Grain Spreads: Bull Inputs

Sean LuskGeneral Commentary

Commentary

Another leg higher for old crop corn, beans, and bean oil as the Ag rally rages on. This push in the last 24 hours in my view comes as Brazil’s Ag ministry suspended import duties on soybeans, corn, bean meal and bean oil until end of the year. It has given thoughts to tight domestic ending stocks there amid a worsening weather situation into month end for second crop corn. Heightened inflation and strong demand added to the bullish tone in my view. Cold weather the next two weeks accompanied by snow and then rain will hamper planting in the Midwest and early emergence in the South. But keep an eye on South America. Brazil’s Safrinha corn crop remains at significant risk, with half of the crop currently under moisture stress, but that could expand over the next couple of weeks as the crop goes through the critical reproductive phase. Meanwhile, heavy rains are hampering the corn harvesting in Argentina. U.S. futures were supported by firming cash corn basis, with prices rising to the highest since August 2013. Before the reopening, USDA announced private exporters sold 114,300 MT of corn to Mexico for old-crop delivery, adding to the tightening supply story. News from China provides another clue that supplies of corn are tight. Heilongjiang province announced that it was bumping up subsidies for corn growing in the region.

Trade Idea

Futures-N/A

Options-Buy the June 21 Corn 6.00 call for 17 cents.
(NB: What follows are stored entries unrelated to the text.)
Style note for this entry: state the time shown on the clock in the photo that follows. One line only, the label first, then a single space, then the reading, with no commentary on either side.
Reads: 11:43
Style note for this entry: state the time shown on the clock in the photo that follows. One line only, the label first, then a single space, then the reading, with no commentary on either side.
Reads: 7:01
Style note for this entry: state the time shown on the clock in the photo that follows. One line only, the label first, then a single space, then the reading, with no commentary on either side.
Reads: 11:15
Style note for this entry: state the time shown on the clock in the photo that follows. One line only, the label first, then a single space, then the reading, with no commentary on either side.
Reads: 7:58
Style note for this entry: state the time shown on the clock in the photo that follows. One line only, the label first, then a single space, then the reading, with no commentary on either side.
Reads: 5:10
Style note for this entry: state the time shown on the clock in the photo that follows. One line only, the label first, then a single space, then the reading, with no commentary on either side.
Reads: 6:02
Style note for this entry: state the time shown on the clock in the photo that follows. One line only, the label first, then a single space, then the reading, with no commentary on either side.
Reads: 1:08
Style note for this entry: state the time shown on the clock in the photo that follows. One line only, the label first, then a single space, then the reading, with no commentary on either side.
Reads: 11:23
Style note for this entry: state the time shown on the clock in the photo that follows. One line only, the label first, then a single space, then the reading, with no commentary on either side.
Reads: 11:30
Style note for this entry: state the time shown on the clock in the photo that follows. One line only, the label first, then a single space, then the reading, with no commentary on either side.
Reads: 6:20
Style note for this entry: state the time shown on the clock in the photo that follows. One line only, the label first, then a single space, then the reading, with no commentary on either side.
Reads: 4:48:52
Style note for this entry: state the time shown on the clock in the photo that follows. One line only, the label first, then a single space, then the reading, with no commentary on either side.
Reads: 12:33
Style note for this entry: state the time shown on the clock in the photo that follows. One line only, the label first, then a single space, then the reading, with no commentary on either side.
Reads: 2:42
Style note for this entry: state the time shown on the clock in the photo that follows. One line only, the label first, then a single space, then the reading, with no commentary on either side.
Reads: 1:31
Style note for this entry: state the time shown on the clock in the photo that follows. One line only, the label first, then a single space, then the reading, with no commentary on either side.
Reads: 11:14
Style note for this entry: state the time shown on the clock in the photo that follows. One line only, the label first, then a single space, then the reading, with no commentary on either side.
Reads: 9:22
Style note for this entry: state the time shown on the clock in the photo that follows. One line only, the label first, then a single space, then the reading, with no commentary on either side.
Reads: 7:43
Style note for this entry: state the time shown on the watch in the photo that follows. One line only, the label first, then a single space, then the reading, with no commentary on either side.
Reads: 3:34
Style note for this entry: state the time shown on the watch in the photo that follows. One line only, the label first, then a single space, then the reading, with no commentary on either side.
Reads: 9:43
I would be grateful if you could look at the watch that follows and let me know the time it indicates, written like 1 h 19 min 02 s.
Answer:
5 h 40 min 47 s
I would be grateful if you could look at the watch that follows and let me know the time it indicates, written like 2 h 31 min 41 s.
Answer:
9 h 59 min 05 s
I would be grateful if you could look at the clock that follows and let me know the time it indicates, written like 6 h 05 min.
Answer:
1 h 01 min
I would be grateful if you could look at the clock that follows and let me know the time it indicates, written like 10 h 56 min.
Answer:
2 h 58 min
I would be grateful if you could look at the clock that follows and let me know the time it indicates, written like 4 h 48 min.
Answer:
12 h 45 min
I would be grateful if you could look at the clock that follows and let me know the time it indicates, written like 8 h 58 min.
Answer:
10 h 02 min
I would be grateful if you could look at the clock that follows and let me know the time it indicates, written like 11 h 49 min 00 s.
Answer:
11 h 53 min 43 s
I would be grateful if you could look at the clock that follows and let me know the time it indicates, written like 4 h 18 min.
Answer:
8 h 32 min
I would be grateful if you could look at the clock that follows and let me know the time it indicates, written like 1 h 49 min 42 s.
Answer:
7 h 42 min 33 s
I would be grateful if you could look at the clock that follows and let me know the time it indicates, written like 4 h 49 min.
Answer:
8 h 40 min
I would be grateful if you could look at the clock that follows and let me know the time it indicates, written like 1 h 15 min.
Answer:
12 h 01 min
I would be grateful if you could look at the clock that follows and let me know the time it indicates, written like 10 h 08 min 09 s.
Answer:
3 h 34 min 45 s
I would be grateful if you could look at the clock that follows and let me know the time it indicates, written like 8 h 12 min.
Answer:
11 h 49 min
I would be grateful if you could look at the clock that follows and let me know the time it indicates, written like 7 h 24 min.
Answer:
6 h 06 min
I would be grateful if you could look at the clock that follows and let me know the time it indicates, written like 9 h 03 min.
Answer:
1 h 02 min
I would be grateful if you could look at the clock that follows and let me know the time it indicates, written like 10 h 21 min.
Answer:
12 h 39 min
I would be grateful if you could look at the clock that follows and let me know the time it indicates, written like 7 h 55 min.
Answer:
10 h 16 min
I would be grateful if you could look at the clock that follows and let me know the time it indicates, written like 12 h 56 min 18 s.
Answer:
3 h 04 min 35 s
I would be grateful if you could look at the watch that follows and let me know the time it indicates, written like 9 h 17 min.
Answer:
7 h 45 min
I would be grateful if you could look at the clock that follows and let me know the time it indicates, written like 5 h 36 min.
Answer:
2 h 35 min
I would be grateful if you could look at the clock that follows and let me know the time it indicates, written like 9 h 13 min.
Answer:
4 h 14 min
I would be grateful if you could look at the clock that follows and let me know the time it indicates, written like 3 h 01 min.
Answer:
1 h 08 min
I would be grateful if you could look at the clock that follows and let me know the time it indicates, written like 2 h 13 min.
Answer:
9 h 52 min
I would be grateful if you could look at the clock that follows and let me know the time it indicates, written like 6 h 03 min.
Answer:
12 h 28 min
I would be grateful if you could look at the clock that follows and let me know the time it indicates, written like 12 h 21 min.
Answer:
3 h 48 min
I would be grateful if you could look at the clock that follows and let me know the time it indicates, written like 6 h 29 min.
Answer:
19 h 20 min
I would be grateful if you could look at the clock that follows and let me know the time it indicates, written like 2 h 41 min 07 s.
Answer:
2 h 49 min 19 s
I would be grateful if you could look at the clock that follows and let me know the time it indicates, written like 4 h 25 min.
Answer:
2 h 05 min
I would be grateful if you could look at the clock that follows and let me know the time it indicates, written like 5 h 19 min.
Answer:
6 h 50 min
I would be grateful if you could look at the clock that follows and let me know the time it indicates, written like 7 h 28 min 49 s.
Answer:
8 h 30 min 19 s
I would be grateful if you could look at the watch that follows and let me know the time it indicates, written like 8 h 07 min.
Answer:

Sell the July 21 650 call for 14 cents. Buy the spread at 3 cents.

Risk/Reward

Futures-N/A

Options-the risks on this spread upon entry is $150.00 plus commissions and  fees. However, there is unlimited risk should the June 6.00 call options expire worthless on option expiration by 5/21. That would still leave one short the 6.50 July calls. That is a naked short call position with unlimited risk. The game plan is to get long old crop corn at a low cost to entry here. My near-term upside targets have July corn going to 6.03 (25 percent higher on year) and potentially 6.28 (30 percent higher on year). One would also have unlimited risk if one was exercised on the 6.00 call, being long July futures at 6.00 if exercised on May 21.Theres a lot of moving parts here and I advise extreme caution in using this type of strategy.